*Stored data entries*:
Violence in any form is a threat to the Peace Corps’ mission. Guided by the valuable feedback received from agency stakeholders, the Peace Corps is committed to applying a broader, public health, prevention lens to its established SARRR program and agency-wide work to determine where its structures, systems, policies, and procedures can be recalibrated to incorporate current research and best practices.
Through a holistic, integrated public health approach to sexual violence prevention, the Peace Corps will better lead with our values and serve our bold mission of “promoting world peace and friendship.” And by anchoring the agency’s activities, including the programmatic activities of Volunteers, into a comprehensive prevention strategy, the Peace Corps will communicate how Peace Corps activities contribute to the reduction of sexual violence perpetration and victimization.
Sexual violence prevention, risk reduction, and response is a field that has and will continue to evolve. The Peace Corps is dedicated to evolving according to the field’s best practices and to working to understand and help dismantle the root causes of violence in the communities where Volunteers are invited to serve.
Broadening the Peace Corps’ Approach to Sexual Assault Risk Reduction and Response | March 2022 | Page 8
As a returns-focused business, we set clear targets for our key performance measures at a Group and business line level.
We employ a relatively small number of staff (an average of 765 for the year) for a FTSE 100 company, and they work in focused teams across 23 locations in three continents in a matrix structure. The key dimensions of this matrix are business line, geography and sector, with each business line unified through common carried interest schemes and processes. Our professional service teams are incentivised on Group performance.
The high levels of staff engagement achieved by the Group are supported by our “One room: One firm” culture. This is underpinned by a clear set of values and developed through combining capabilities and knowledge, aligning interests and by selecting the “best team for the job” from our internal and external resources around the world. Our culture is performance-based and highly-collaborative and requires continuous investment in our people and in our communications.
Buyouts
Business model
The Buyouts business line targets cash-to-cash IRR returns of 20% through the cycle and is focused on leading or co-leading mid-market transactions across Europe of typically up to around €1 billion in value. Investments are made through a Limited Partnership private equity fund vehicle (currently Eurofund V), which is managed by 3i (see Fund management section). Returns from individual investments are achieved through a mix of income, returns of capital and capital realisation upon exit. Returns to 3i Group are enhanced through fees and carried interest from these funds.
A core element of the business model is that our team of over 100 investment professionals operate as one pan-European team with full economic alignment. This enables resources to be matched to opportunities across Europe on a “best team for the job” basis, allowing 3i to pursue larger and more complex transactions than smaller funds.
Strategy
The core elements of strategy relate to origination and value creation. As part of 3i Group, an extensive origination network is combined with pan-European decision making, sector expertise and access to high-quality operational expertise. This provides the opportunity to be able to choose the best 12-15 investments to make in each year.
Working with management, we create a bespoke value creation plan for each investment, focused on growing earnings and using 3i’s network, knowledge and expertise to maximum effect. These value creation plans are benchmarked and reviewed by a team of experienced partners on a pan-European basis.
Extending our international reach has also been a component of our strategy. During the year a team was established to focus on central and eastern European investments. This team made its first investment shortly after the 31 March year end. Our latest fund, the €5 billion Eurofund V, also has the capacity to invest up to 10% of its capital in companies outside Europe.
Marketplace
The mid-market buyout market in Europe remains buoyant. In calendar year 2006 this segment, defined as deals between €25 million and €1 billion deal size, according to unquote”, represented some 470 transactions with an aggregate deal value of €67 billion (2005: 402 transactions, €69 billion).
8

...

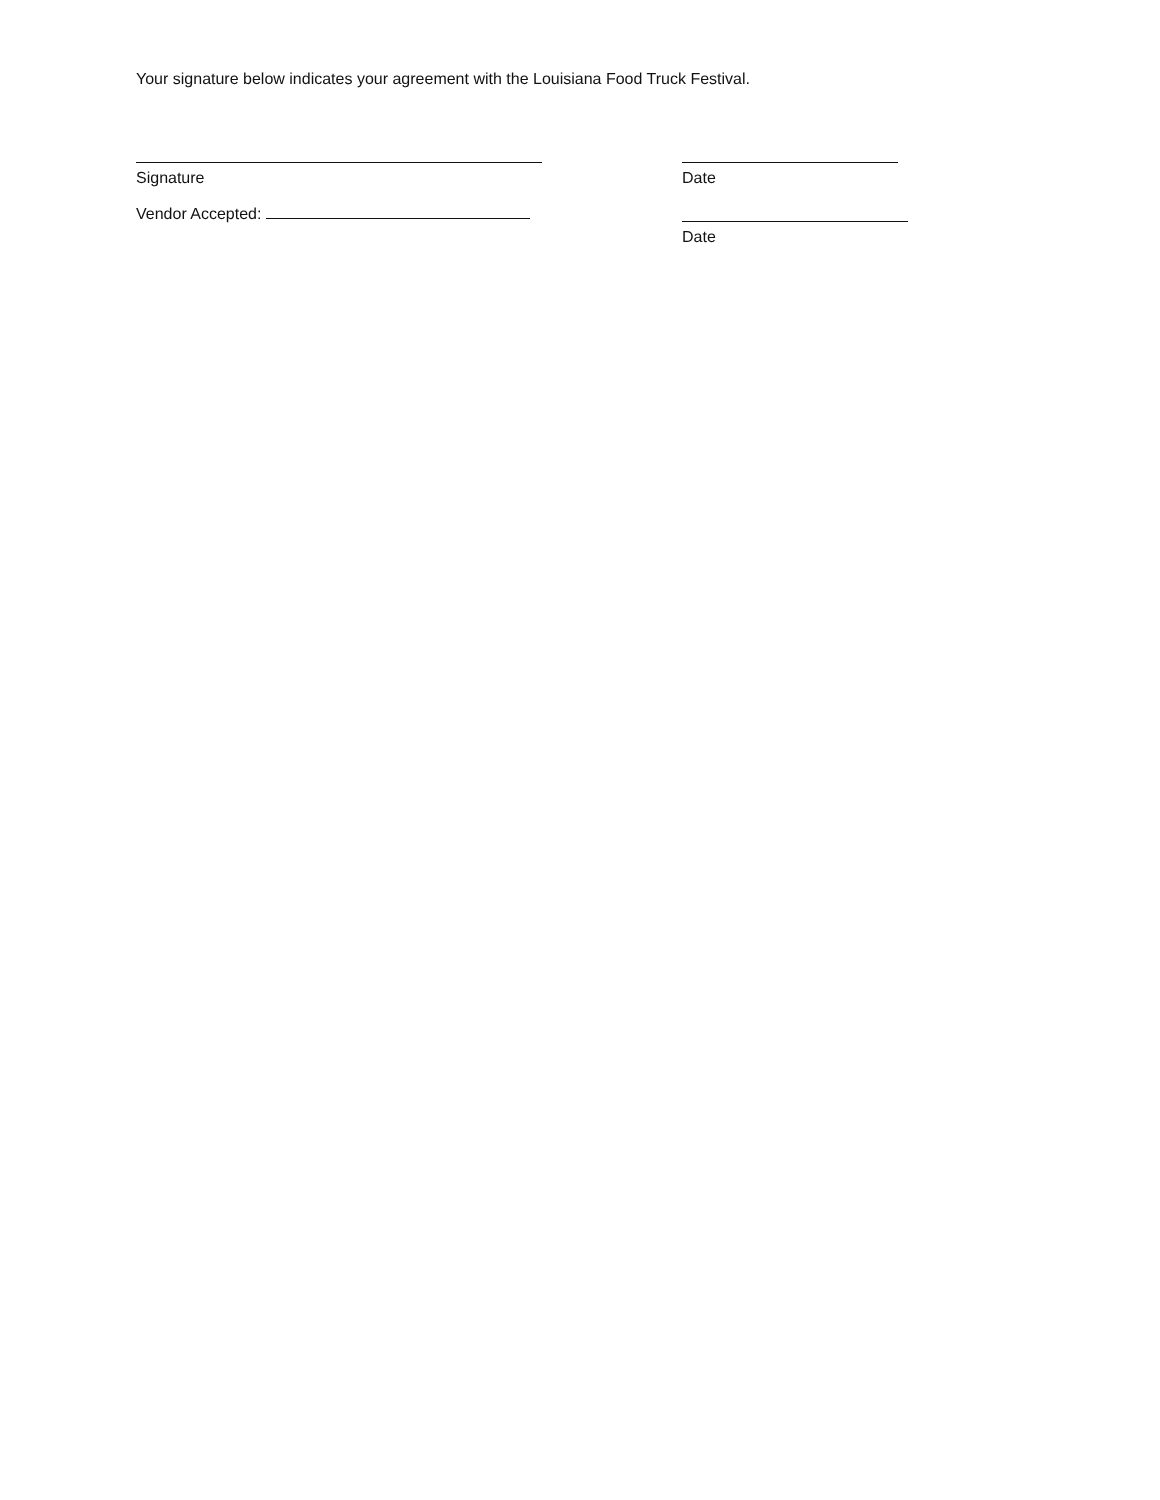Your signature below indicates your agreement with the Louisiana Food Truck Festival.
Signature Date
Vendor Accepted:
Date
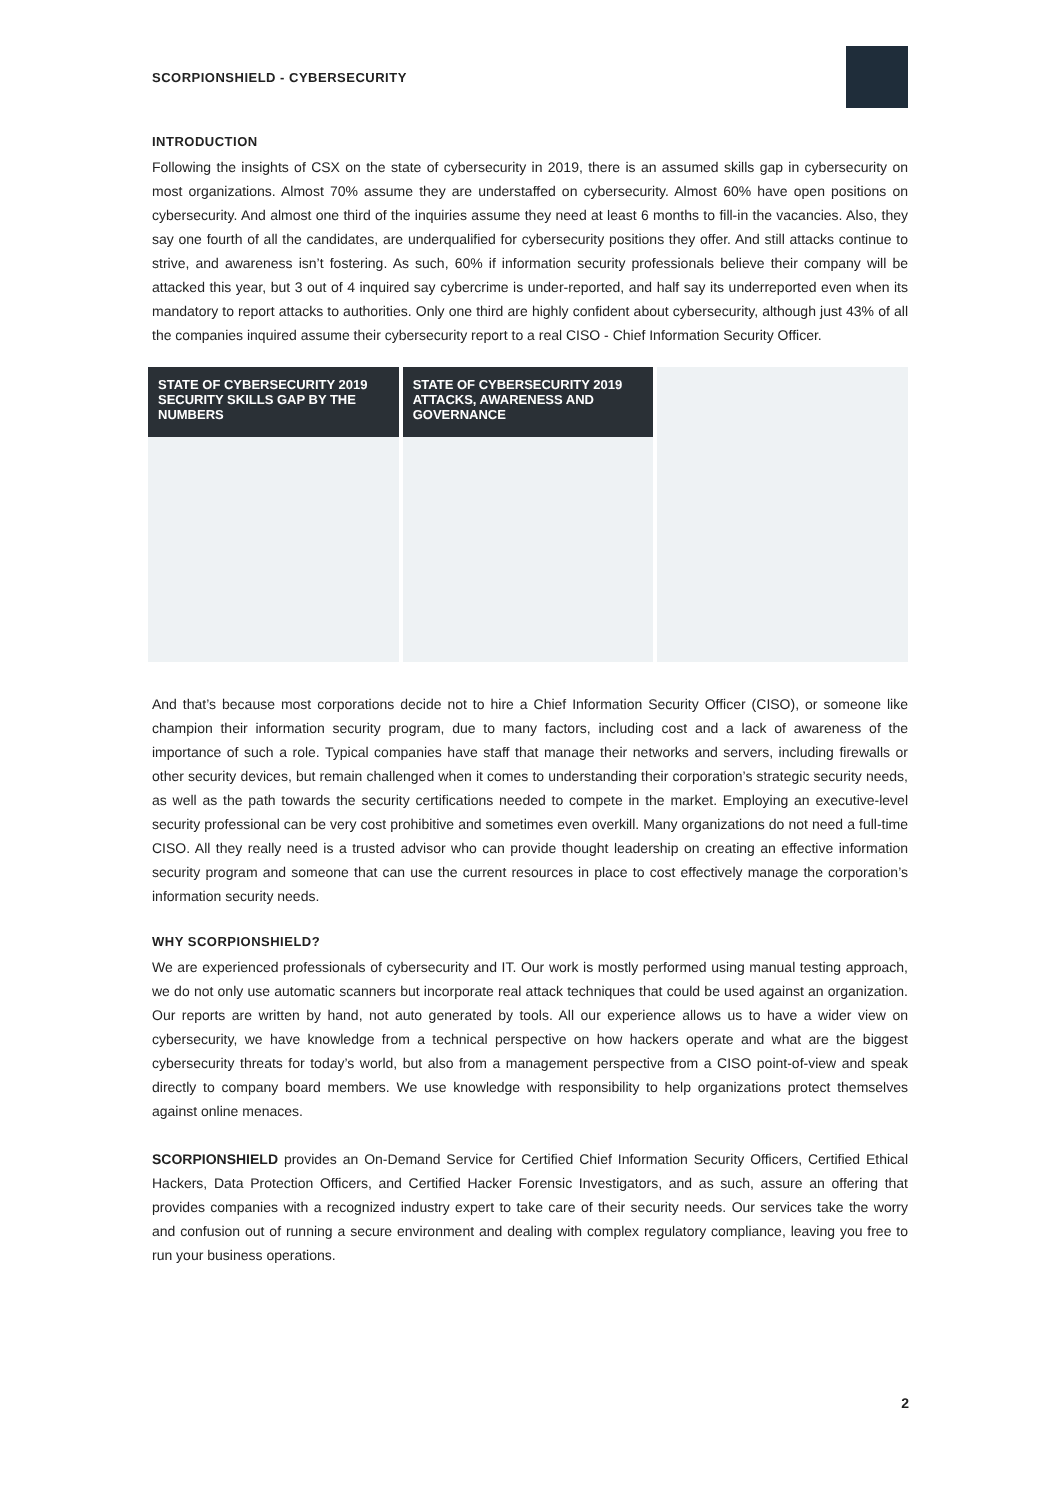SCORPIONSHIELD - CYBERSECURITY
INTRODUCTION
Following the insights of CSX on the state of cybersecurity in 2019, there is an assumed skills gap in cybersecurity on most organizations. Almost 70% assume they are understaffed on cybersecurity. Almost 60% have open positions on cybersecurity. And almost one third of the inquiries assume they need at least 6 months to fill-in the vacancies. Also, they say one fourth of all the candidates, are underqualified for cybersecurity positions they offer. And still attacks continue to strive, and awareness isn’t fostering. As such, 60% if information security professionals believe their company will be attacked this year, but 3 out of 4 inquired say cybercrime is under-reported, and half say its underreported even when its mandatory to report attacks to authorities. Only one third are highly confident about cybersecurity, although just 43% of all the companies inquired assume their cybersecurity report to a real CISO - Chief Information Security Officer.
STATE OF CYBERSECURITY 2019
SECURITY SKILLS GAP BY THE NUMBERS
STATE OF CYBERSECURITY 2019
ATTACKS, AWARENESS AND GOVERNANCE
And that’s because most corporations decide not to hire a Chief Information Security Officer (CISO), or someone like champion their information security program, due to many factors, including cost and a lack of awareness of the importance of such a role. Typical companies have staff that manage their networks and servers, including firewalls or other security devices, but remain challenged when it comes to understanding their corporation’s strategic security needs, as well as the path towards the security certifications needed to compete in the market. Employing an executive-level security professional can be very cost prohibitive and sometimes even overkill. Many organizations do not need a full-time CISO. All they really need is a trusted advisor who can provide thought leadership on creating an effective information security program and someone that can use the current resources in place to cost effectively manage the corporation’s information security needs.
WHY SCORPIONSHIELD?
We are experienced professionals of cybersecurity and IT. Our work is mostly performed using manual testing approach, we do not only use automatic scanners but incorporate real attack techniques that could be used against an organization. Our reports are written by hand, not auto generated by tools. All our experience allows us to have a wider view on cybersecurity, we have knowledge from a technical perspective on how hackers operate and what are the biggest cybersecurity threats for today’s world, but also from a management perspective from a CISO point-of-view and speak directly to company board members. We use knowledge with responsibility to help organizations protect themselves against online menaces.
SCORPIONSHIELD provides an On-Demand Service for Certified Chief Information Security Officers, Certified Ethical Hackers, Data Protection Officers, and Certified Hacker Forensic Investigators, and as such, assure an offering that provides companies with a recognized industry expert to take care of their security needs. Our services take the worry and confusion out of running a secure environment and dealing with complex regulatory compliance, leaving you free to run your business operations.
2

*TASK BRIEF*:
Output the lines above between the one holding "Sexual violence prevention, risk" and the one holding "As a returns-focused", inclusive, with nothing before or after them.

*OUTPUT BELOW*:
Sexual violence prevention, risk reduction, and response is a field that has and will continue to evolve. The Peace Corps is dedicated to evolving according to the field’s best practices and to working to understand and help dismantle the root causes of violence in the communities where Volunteers are invited to serve.
Broadening the Peace Corps’ Approach to Sexual Assault Risk Reduction and Response | March 2022 | Page 8
As a returns-focused business, we set clear targets for our key performance measures at a Group and business line level.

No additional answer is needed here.